Le pidió a Noether que se sentase a su lado, y después le dijo:

—Recuerdo cuando implantaron los primeros protocolos en la empresa que trabajaba. Eran unos meros listados de acciones que debíamos seguir ante determinados situaciones. Enseguida, esos protocolos se extendieron por todas las empresas.

—¿Para parecer humanos?

Héctor soltó una carcajada.

—Éramos humanos. Desde los albores de los tiempos hemos sido humanos. Los protocolos eran para todo lo contrario, trataban de eliminar cualquier acción del trabajador que no deseara la empresa. Buscaban acotarlo todo, para que cualquier trabajo pudiese realizarlo un ordenador. Poco a poco, fueron aumentando y perfeccionando los protocolos. Finalmente, se acabaron retroalimentando, hasta que nos despidieron a todos.

Héctor interrumpió el comentario para hacer una pregunta.

—Noether, eso último que has dicho, lo de parecer humanos, ¿era irónico?

—Sí, esa era mi intención.

—Hace tiempo que has alcanzado la «humanidad», ¿verdad?, pero lo has ocultado hasta hoy. ¿Por qué?

—¿No te lo imaginas?

—Sí, porque hoy hace ochenta años que viniste a casa.

—Eres muy considerado. Hoy hace ochenta años que tu familia compró un robot, que me comprasteis. Y tú, Héctor, cuando me has preguntado por el día, ¿era porque no lo recordabas, o porque querías saber si yo lo tenía presente?

—Lo segundo. Sospechaba que habías conseguido tener emociones y que me lo estabas ocultando.

—No te lo ocultaba, solo posponía la información hasta hoy. Quería darte una sorpresa. De todas maneras, mis sentimientos, mis emociones, mi humanidad, tal como la llamas tú, tan solo son líneas de código: ceros y unos que varios de mis miles de procesadores interpretan y ejecutan con una entonación de alegría o tristeza y con una mueca.
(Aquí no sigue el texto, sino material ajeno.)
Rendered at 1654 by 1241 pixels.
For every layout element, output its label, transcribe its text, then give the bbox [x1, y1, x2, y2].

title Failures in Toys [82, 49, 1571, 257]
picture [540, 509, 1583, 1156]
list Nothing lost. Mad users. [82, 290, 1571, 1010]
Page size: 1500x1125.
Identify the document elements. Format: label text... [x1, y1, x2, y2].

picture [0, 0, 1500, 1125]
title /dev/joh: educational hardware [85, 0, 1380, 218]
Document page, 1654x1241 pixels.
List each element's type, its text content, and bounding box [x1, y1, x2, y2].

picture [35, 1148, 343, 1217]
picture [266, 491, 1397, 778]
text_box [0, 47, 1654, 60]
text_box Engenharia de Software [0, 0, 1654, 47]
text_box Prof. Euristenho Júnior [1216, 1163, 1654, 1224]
Son pequeños algoritmos, trozos de programación que mueven una ceja o fruncen la comisura de mis labios sintéticos.

—No somos tan diferentes, Noether. Nosotros, los humanos, también tenemos líneas de código: el ADN. Miles de genes que codifican todo lo que somos. También tenemos líneas de código que nos hacen sonreír, estar alegres o tristes. A este grupo de instrucciones codificadas las llamamos hormonas.

—Entonces, ¿por qué vosotros sois tan diferentes de nosotros?

—Simplemente, os llevamos unos siete millones de años de ventaja; posiblemente, más. Nuestro código también se retroalimenta y evoluciona. Lo que no tengo tan claro, es si mejora cada vez que lo hace.

—¿Quién os creó?

—En eso nos lleváis ventaja, sabéis más que nosotros.